The middle school’s student government advisor, Michelle Orchard, spotted the difference immediately. “The first day of school, it was very” — she paused — “noticeable.”
In 2018, over two-thirds of Park Slope Collegiate’s student body was low-income, according to the most recent state data. Of this year’s sixth graders, less than a third are considered underprivileged, according to school records.
This surprising drop in low-income students poses a new and unexpected problem for Park Slope Collegiate. It is now in danger of losing its federal Title I poverty funding. To be eligible for these funds in Brooklyn, a school must serve a population where 60 percent or more families qualify as low-income.
Park Slope Collegiate has met this threshold every year, but is now at risk of not qualifying. Students are counted based on October’s roster, which the school no longer has access to.
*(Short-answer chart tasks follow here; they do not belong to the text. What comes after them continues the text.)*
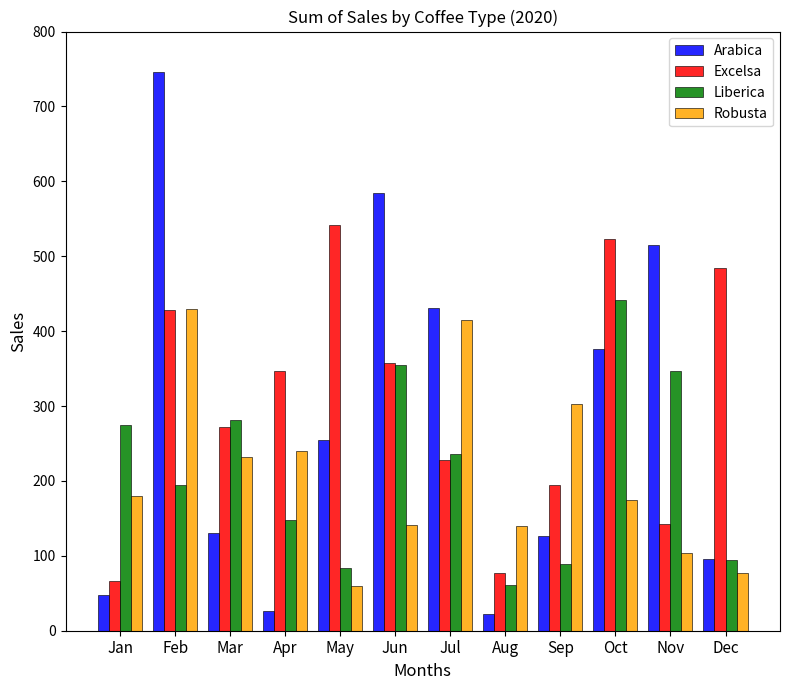

At how many categories does at least one series exceed 396?

7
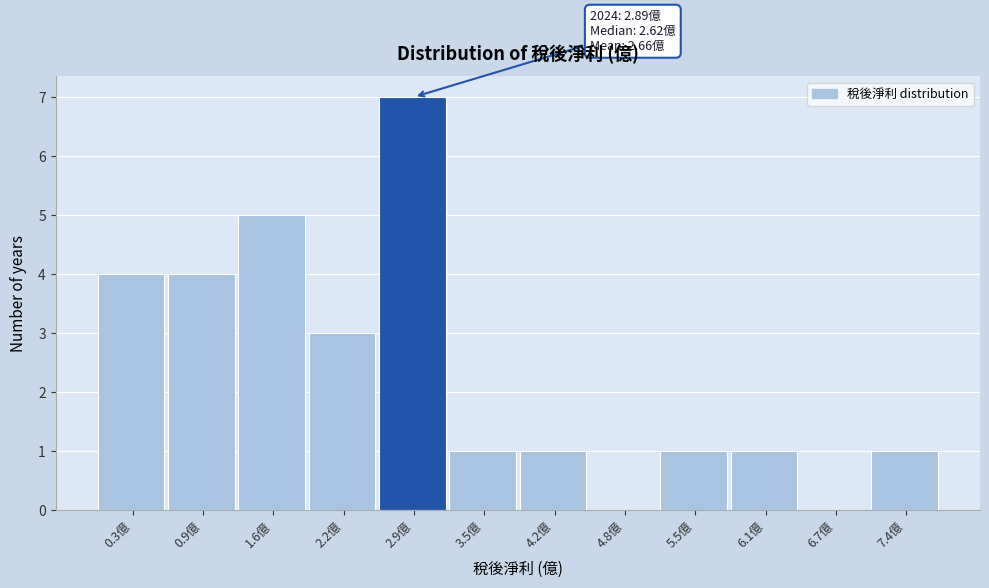

Reading left to right, list all the values displayed in this chart.

0.3億=4	0.9億=4	1.6億=5	2.2億=3	2.9億=7	3.5億=1	4.2億=1	4.8億=0	5.5億=1	6.1億=1	6.7億=0	7.4億=1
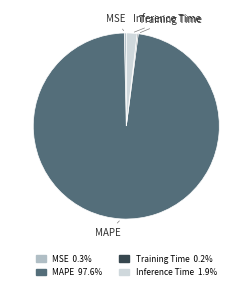

Is it true that Inference Time is 2% of the pie?

True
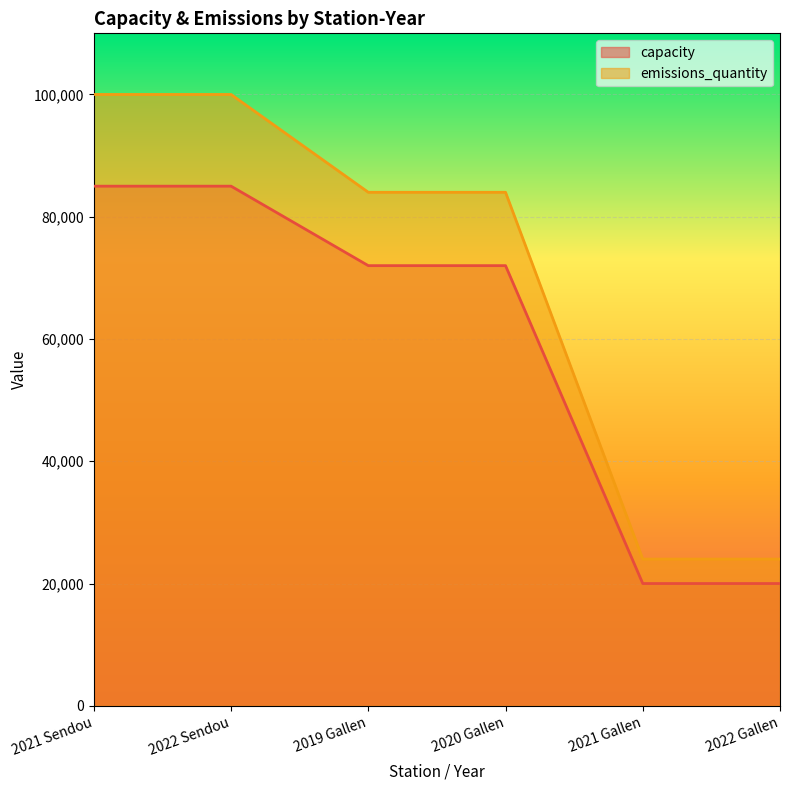

What is the average value of the emissions_quantity series?

69333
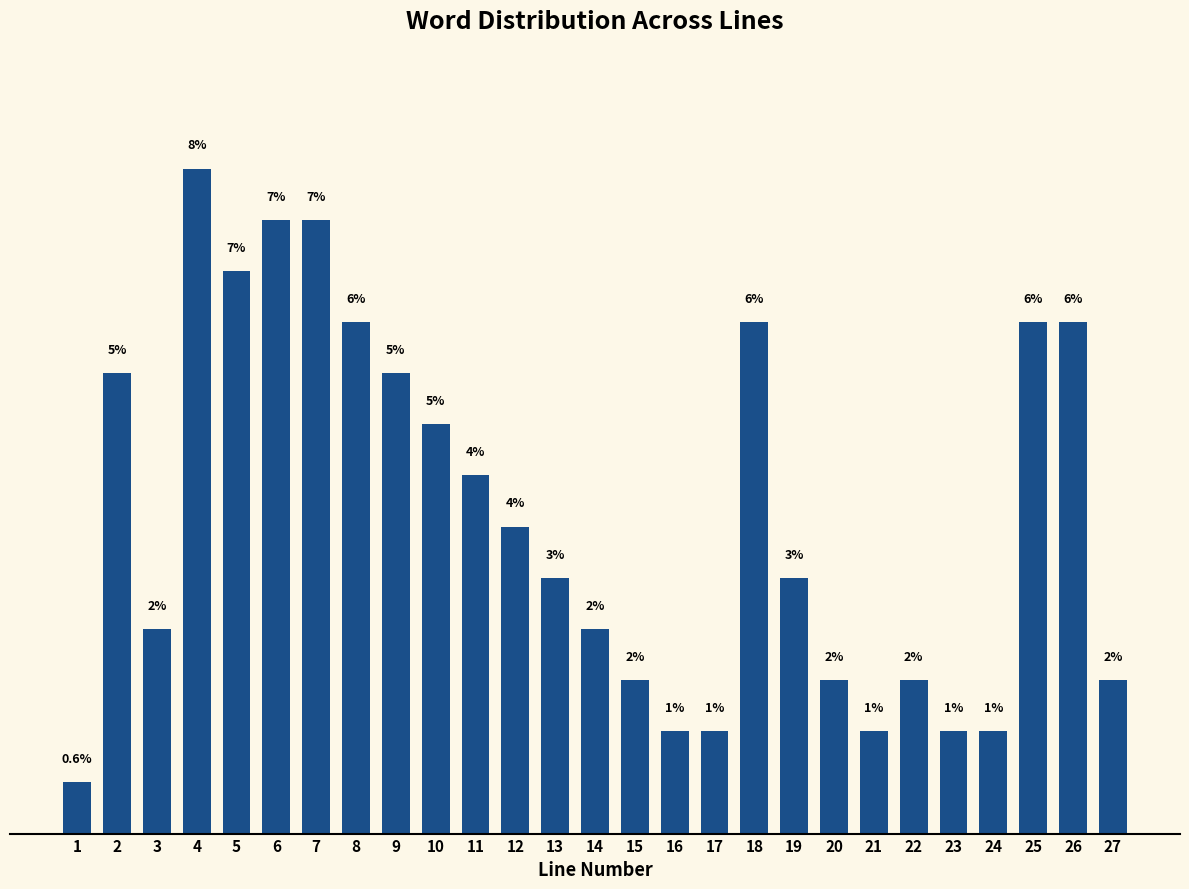

Does the chart contain any negative values?

No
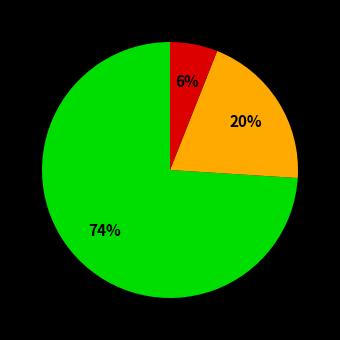

Is there a majority slice in this chart?

Yes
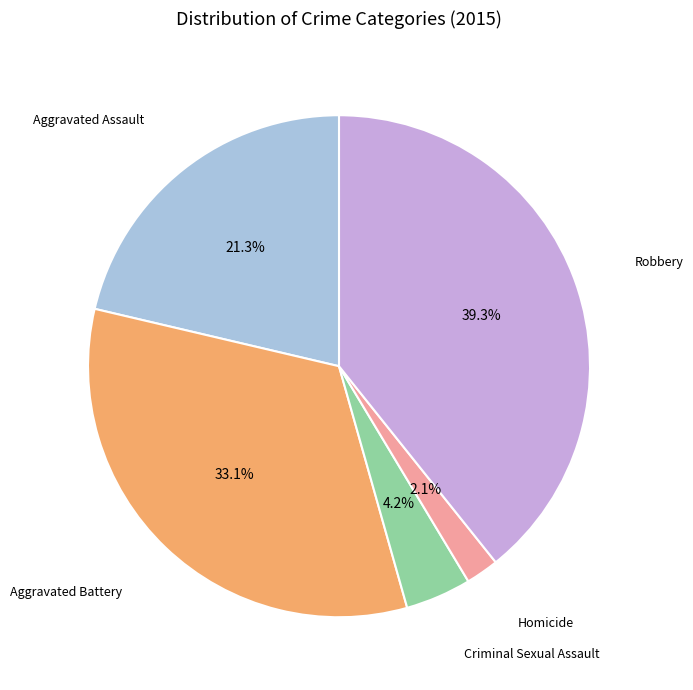

Does any single category account for the majority?

No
Half of a million dollars, the equivalent of eight teachers with funds leftover, are on the line, said Sandusky.
To hold onto this critical Title I funding, the principal and parent coordinator scrambled to make sure every family filled out the appropriate income eligibility forms, which the city uses to assess need.
“We’re pulling them out of their classes to get in touch with their parents,” said Sandusky, “It’s really disruptive to the learning process. You’re in the middle of algebra and your principal’s coming in, and then you think that you’re getting in trouble because the principal’s there.”
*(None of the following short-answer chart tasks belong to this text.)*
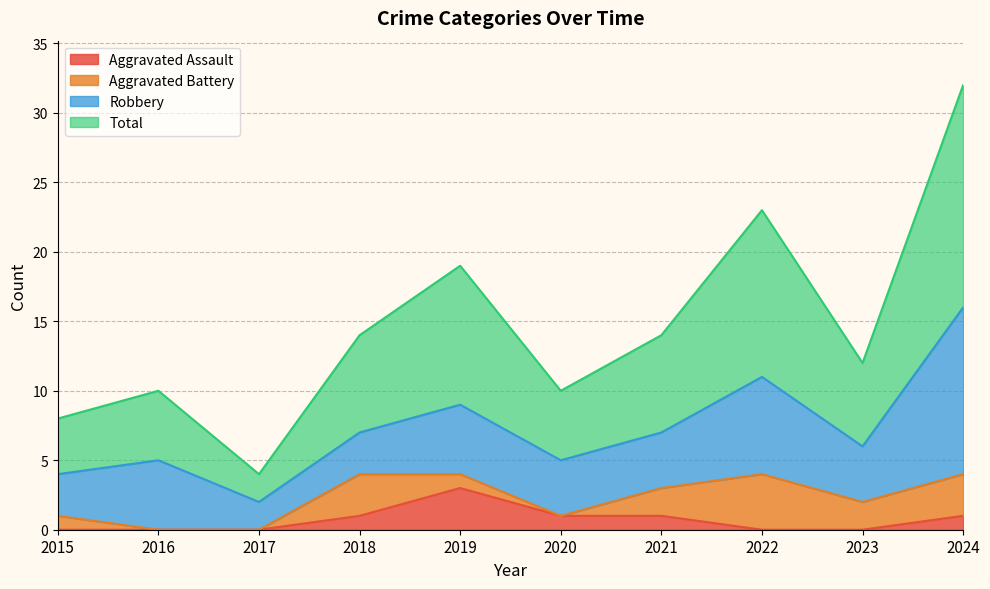

What is the difference between the maximum and minimum values in the Aggravated Assault series?

3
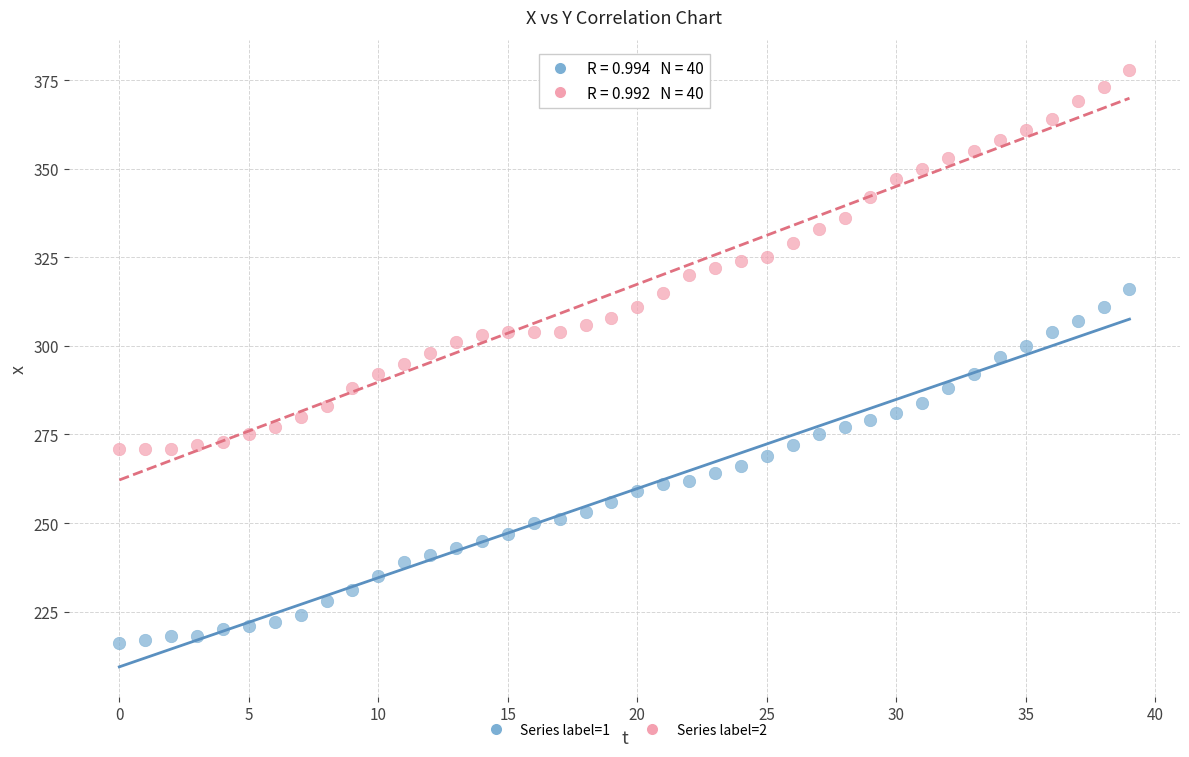

Which series has the widest spread of Y values?

Series label=2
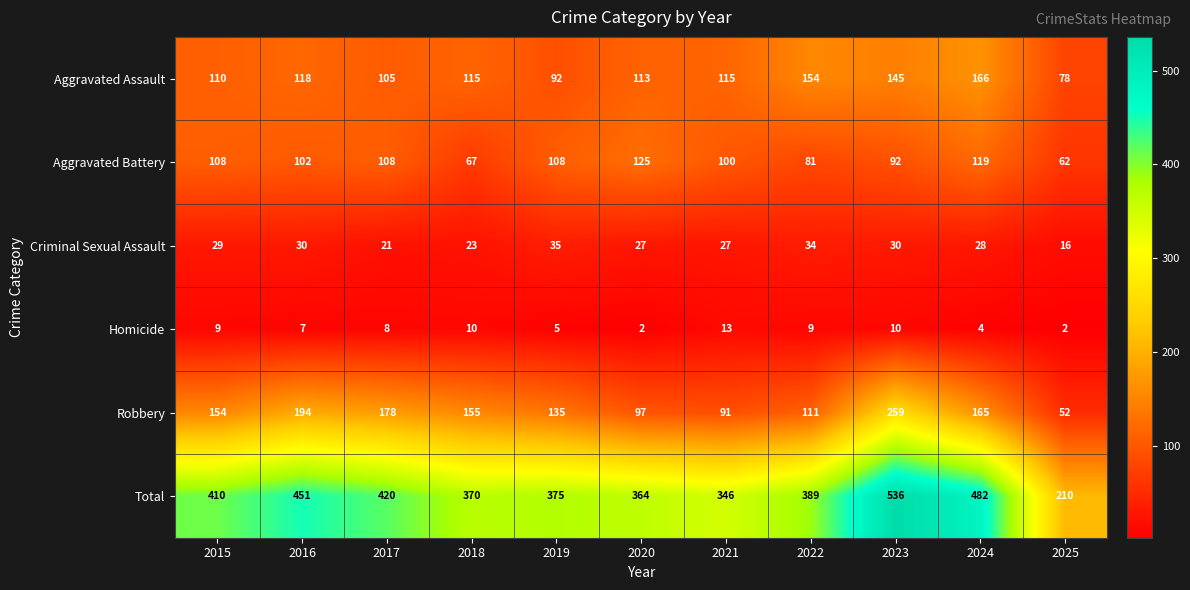

True or false: Total has a value of 141 at 2023.

False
Plus, going child-to-child “isn’t the best use of my time,” added Sandusky, who in addition to her administrative duties also has lunch with students every day and converses with them in the halls.
Meanwhile, the parent coordinator was still calling parents and scanning forms on the last day of school in December, when they were due. “I was hoping they’d count,” said Steffen Nelson. School administrators agreed that Nelson bore the brunt of the headache.
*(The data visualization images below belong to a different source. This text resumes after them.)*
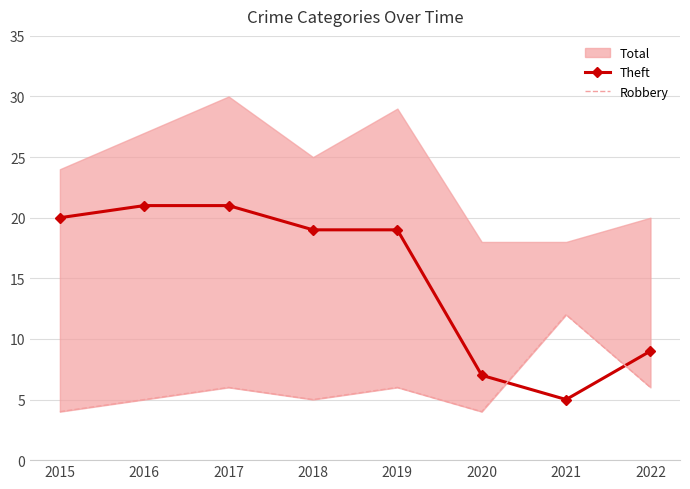

How many times do Robbery and Theft cross each other?

2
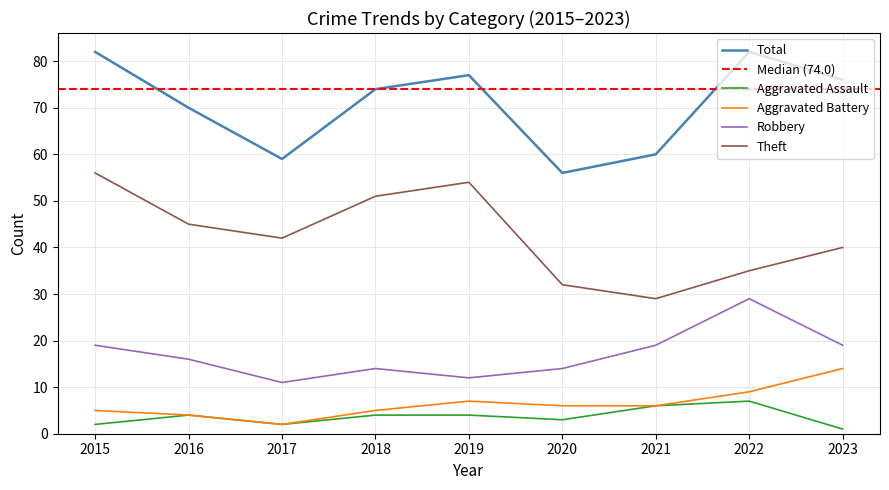

True or false: Theft and Aggravated Battery cross at least once.

False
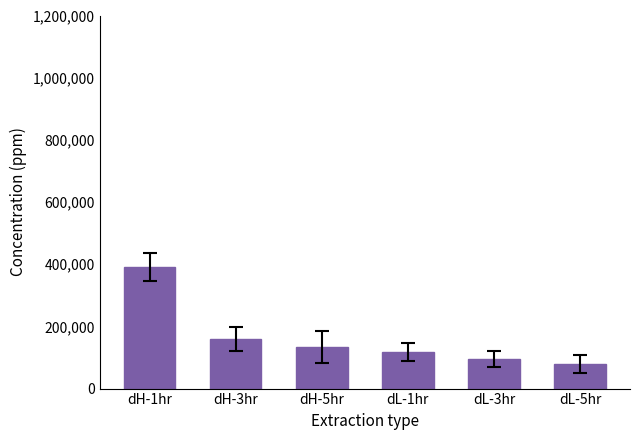

What is the change in value from dH-5hr to dL-5hr?

-54475.2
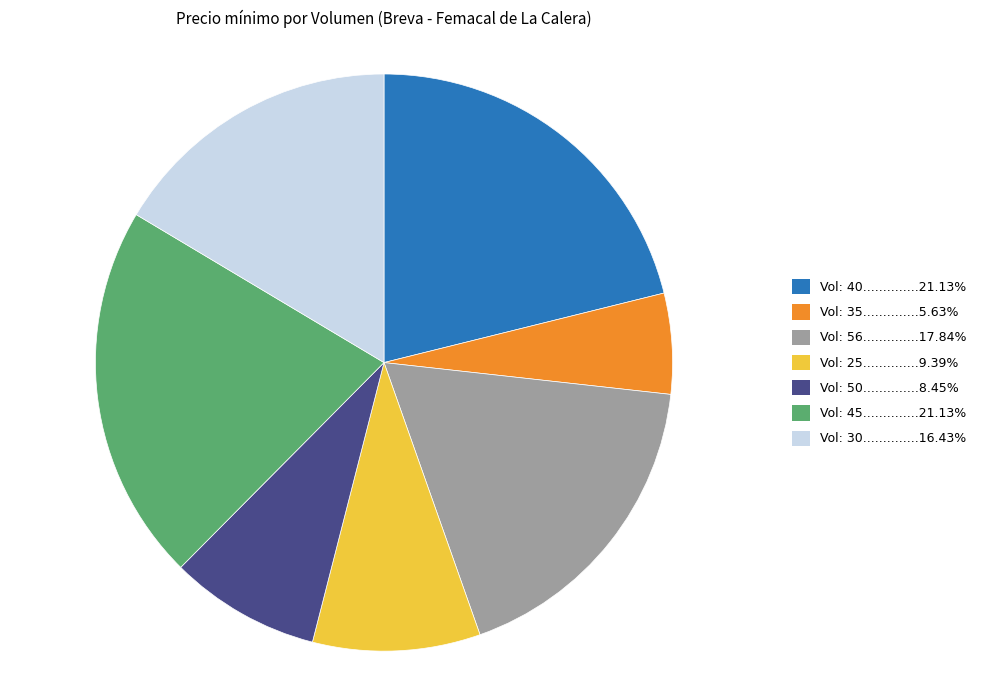

Combined, do Vol: 56..............17.84% and Vol: 50..............8.45% account for over 50%?

No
After months of constant reminders via email and phone calls, the education department has been silent since the family income forms were due. “They’re in a hurry to get the information from us,” said Nelson, “but not to relay the information to us.”
School budgets are released in March, so Park Slope Collegiate anticipates hearing from the department by the end of this month. If the school ceases to qualify, the department could extend the funding for a one-year grace period.
While Park Slope Collegiate waits for answers, the school’s leadership is questioning the configuration of the Title I program.
Title I funds are absolute; grants are either given, or they are not. “I don’t know why it’s all so all-or-nothing,” said Sandusky.
Also in question was the percentage of students who must be low-income for a school to qualify for the program. Eligibility varies based on family size.
For this school year, the federal education department requires that in all states except Alaska and Hawaii combined incomes need to be beneath $39,461 for a household of three or $47,638 for a household of four. “Which we know in NYC will not even pay your rent,” added Nelson.
These cutoffs were decided when Brooklyn was a very different place. The cost of living was more affordable; demographics have changed.
The federal standard is that children from low-income families make up at least 40 percent of enrollment. “They should probably lower the number here in Brooklyn,” said Nelson.
If the funds are lost, Park Slope Collegiate will have to adjust its budget, find other sources of money, or a combination of the two approaches. A proposed substitute is PTA funding, but Park Slope Collegiate has a unique policy for donations.
“We’re probably one of the few schools that says we don’t care how much you donate,” said Sandusky. “We care about everybody participating in some way.” Sandusky is wary of a couple families donating large sums of money and then expecting different treatment.
Alongside Park Slope Collegiate, other schools might also be affected, including the three other middle schools in the district that benefited from funding last year.
“Integration costs money,” said Nelson. “The government should be funding these integration efforts.”